Last night, after we saw “Disturbia,” we found a freakishly large, freakishly lime green grasshopper katydid on the roof of our car. Here’s a close-up of the little, er, big guy. I didn’t realize that they came in that size. He was a cool critter, but I was a little, uh, disturbed.

Anyway, the movie was fun. Most of the remakes-for-teen-agers that have been released in the last few years have been really, really bad. You have to go back to “Cruel Intentions” for one that worked. And that one may have worked because it was so, so wrong and so, so campy. But “Disturbia” worked, more or less. And “Rear Window” is one of my favorite movies. Despite the utter sacrilege, I liked the update/rip-off/twist of

  1. setting it in suburbia, high school, and 2007 (instead of New York, early middle-age, and the mid-1950s)
  2. putting the protagonist under house arrest (instead of a cast and a wheelchair)
  3. having a wacky Asian friend (instead a sarcastic, sexless female friend)
  4. using all the modern, though still very limited, technologies for surveillance (instead of one telephoto lens)
  5. having the very cute, very charismatic Shia LaBeouf carry the movies (instead of, ya know, the great Jimmy Stewart)
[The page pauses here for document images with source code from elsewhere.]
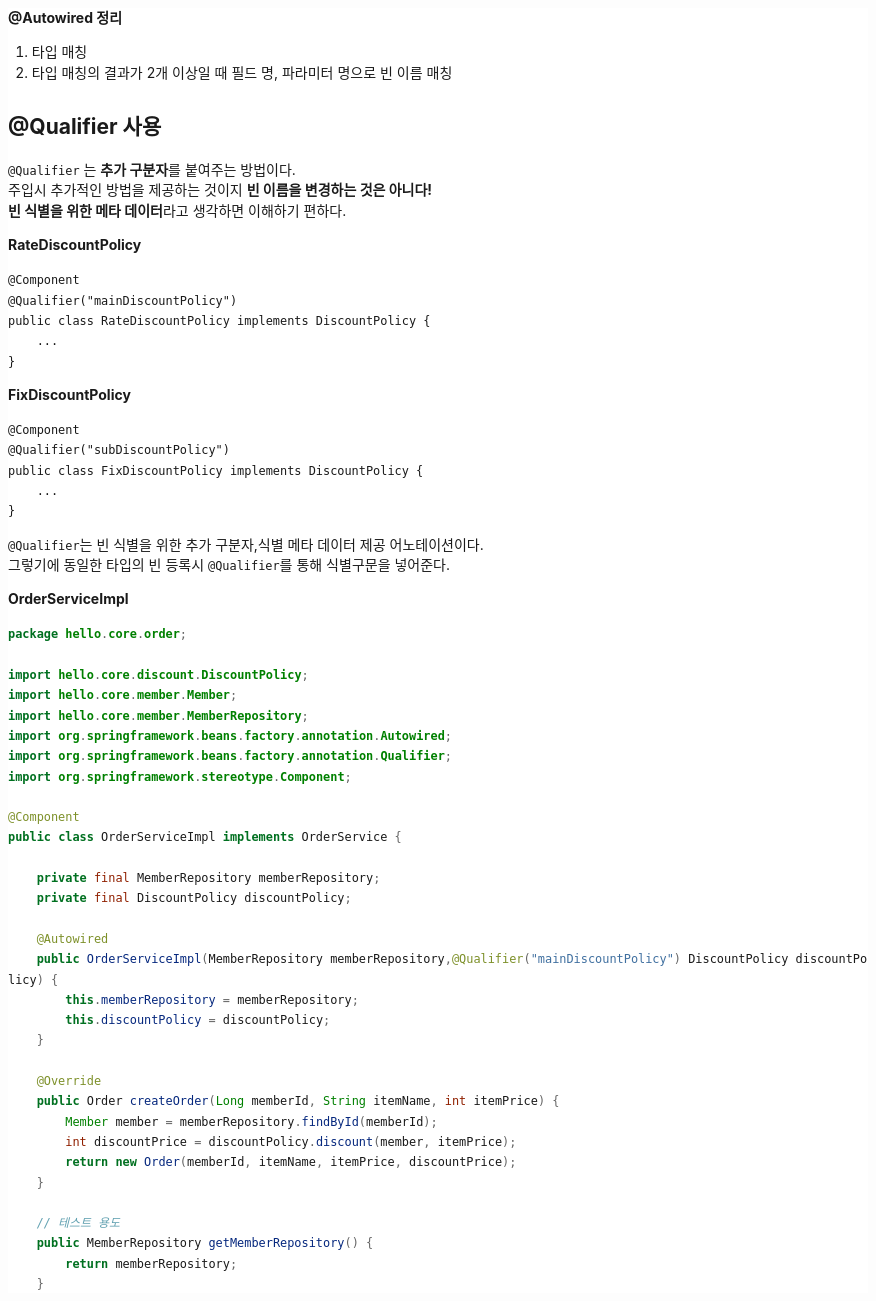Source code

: **@Autowired 정리**
1. 타입 매칭
2. 타입 매칭의 결과가 2개 이상일 때 필드 명, 파라미터 명으로 빈 이름 매칭
          
## @Qualifier 사용     
`@Qualifier` 는 **추가 구분자**를 붙여주는 방법이다.              
주입시 추가적인 방법을 제공하는 것이지 **빈 이름을 변경하는 것은 아니다!**         
**빈 식별을 위한 메타 데이터**라고 생각하면 이해하기 편하다.         

**RateDiscountPolicy**
```
@Component
@Qualifier("mainDiscountPolicy")
public class RateDiscountPolicy implements DiscountPolicy {
    ...
}
```    
  
**FixDiscountPolicy**
```
@Component
@Qualifier("subDiscountPolicy")
public class FixDiscountPolicy implements DiscountPolicy {
    ...
}
```  
`@Qualifier`는 빈 식별을 위한 추가 구분자,식별 메타 데이터 제공 어노테이션이다.        
그렇기에 동일한 타입의 빈 등록시 `@Qualifier`를 통해 식별구문을 넣어준다.   
  

**OrderServiceImpl**
```java
package hello.core.order;

import hello.core.discount.DiscountPolicy;
import hello.core.member.Member;
import hello.core.member.MemberRepository;
import org.springframework.beans.factory.annotation.Autowired;
import org.springframework.beans.factory.annotation.Qualifier;
import org.springframework.stereotype.Component;

@Component
public class OrderServiceImpl implements OrderService {

    private final MemberRepository memberRepository;
    private final DiscountPolicy discountPolicy;

    @Autowired
    public OrderServiceImpl(MemberRepository memberRepository,@Qualifier("mainDiscountPolicy") DiscountPolicy discountPolicy) {
        this.memberRepository = memberRepository;
        this.discountPolicy = discountPolicy;
    }

    @Override
    public Order createOrder(Long memberId, String itemName, int itemPrice) {
        Member member = memberRepository.findById(memberId);
        int discountPrice = discountPolicy.discount(member, itemPrice);
        return new Order(memberId, itemName, itemPrice, discountPrice);
    }

    // 테스트 용도
    public MemberRepository getMemberRepository() {
        return memberRepository;
    }

```
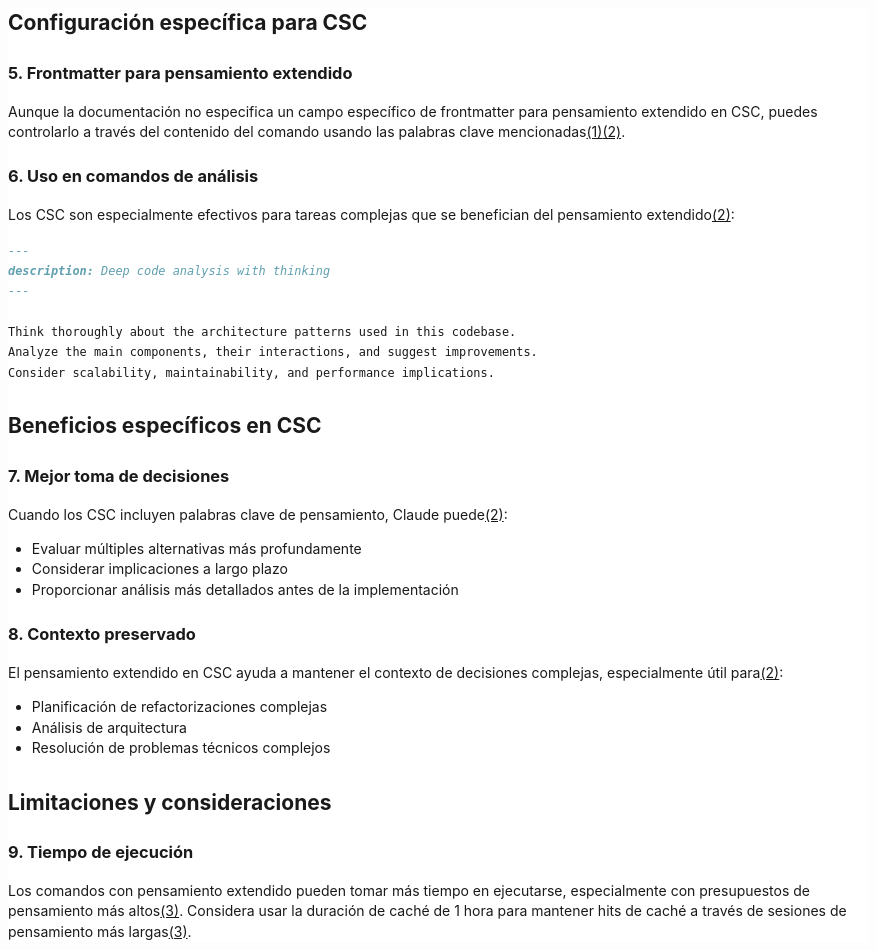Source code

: ## Configuración específica para CSC

### 5. Frontmatter para pensamiento extendido

Aunque la documentación no especifica un campo específico de frontmatter para pensamiento extendido en CSC, puedes controlarlo a través del contenido del comando usando las palabras clave mencionadas[(1)](https://docs.claude.com/en/docs/claude-code/slash-commands#custom-slash-commands)[(2)](https://www.anthropic.com/engineering/claude-code-best-practices).

### 6. Uso en comandos de análisis

Los CSC son especialmente efectivos para tareas complejas que se benefician del pensamiento extendido[(2)](https://www.anthropic.com/engineering/claude-code-best-practices):

```markdown
---
description: Deep code analysis with thinking
---

Think thoroughly about the architecture patterns used in this codebase.
Analyze the main components, their interactions, and suggest improvements.
Consider scalability, maintainability, and performance implications.
```

## Beneficios específicos en CSC

### 7. Mejor toma de decisiones

Cuando los CSC incluyen palabras clave de pensamiento, Claude puede[(2)](https://www.anthropic.com/engineering/claude-code-best-practices):

* Evaluar múltiples alternativas más profundamente
* Considerar implicaciones a largo plazo
* Proporcionar análisis más detallados antes de la implementación

### 8. Contexto preservado

El pensamiento extendido en CSC ayuda a mantener el contexto de decisiones complejas, especialmente útil para[(2)](https://www.anthropic.com/engineering/claude-code-best-practices):

* Planificación de refactorizaciones complejas
* Análisis de arquitectura
* Resolución de problemas técnicos complejos

## Limitaciones y consideraciones

### 9. Tiempo de ejecución

Los comandos con pensamiento extendido pueden tomar más tiempo en ejecutarse, especialmente con presupuestos de pensamiento más altos[(3)](https://docs.claude.com/en/docs/build-with-claude/extended-thinking#extended-thinking-with-prompt-caching). Considera usar la duración de caché de 1 hora para mantener hits de caché a través de sesiones de pensamiento más largas[(3)](https://docs.claude.com/en/docs/build-with-claude/extended-thinking#extended-thinking-with-prompt-caching).
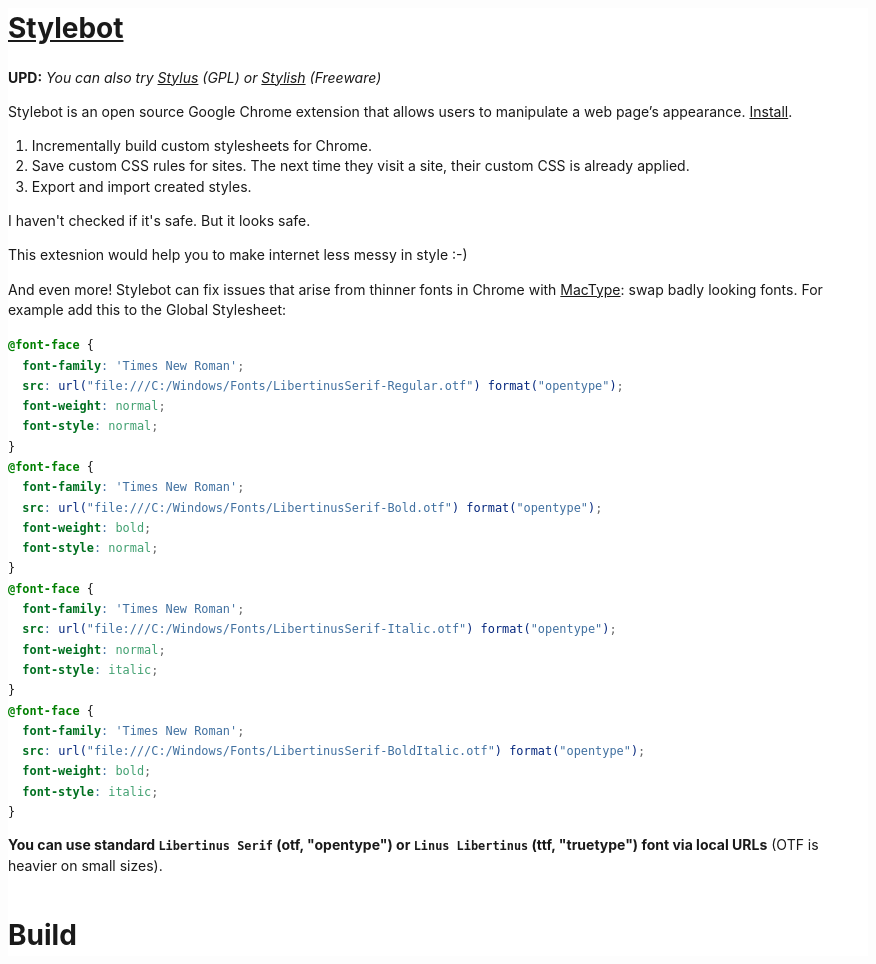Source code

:
# [Stylebot](https://github.com/ankit/stylebot)

**UPD:** *You can also try [Stylus](https://github.com/openstyles/stylus) (GPL) or [Stylish](https://en.wikipedia.org/wiki/Stylish) (Freeware)*

Stylebot is an open source Google Chrome extension that allows users to manipulate a web page’s appearance. [Install](https://chrome.google.com/webstore/detail/stylebot/oiaejidbmkiecgbjeifoejpgmdaleoha).

1. Incrementally build custom stylesheets for Chrome.
2. Save custom CSS rules for sites. The next time they visit a site, their custom CSS is already applied.
3. Export and import created styles.

I haven't checked if it's safe. But it looks safe.

This extesnion would help you to make internet less messy in style :-)

And even more! Stylebot can fix issues that arise from thinner fonts in Chrome with [MacType](#mactype): swap badly looking fonts. For example add this to the Global Stylesheet:


```css
@font-face {
  font-family: 'Times New Roman';
  src: url("file:///C:/Windows/Fonts/LibertinusSerif-Regular.otf") format("opentype");
  font-weight: normal;
  font-style: normal;
}
@font-face {
  font-family: 'Times New Roman';
  src: url("file:///C:/Windows/Fonts/LibertinusSerif-Bold.otf") format("opentype");
  font-weight: bold;
  font-style: normal;
}
@font-face {
  font-family: 'Times New Roman';
  src: url("file:///C:/Windows/Fonts/LibertinusSerif-Italic.otf") format("opentype");
  font-weight: normal;
  font-style: italic;
}
@font-face {
  font-family: 'Times New Roman';
  src: url("file:///C:/Windows/Fonts/LibertinusSerif-BoldItalic.otf") format("opentype");
  font-weight: bold;
  font-style: italic;
}
```
**You can use standard `Libertinus Serif` (otf, "opentype") or `Linus Libertinus` (ttf, "truetype") font via local URLs** (OTF is heavier on small sizes).


# Build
Neverthess, there were some problems. Obviously. You don’t redo one of the greatest films ever made and get off scott free! (Unless, of course, you’re Tim Burton, and it’s “Willy Wonka and the Chocolate Factory” and your version is so, so, so much better, and anyone who thinks the creepy Gene Wilder version is “great” had too much sugar before they saw it. So there.) Yeah, so there were some problems, like

  1. the replacement of Grace Kelly with Sarah Roemer wasn’t quite so great (probably because Roemer only has a career because she looks like a teen-aged Gwyneth)
  2. the replacement of the very creepy Raymond Burr with the pretty creepy David Morse didn’t quite work (possibly because Morse’s hair was so bad)
  3. turning the wife killer into a serial killer made the situation less believable and therefore less scary (and it had “make the movie bloodier!” notes-from-a-studio-exec written all over it)
  4. allowing LaBeouf to be able to fight back instead of being truly trapped made the situation less tense and therefore less scary (and it had “give the thing more action!” notes-from-a-studio-exec written all over it)

Eh. Still, it was fun. And the several dozen teen-aged girls just loved it.

Oh, the previews were pretty good. In fact, one was just plain awesome. I can’t believe I’m saying this about a Michael Bay movie, but I cannot wait to see “Transformers” (which is another Shia LeBeouf film, and he’s been cast in the next Indian Jones film, so I guess he’s having a good year.) I also love the hilarious fanboy discourse about the movie. I love that some of them are refusing to see the movie because the Transformers aren’t going to transform the way the toys did in 1985. Well, if you’re going to go that route, why not demand that the Transformer not be able to transform unless an 8-year-old boy fumbles with its plastic parts for ten minutes. Fanboys can so, so strident.

Clearly, I’ve gone soft. It’s the suburbia. Disturbing, hunh?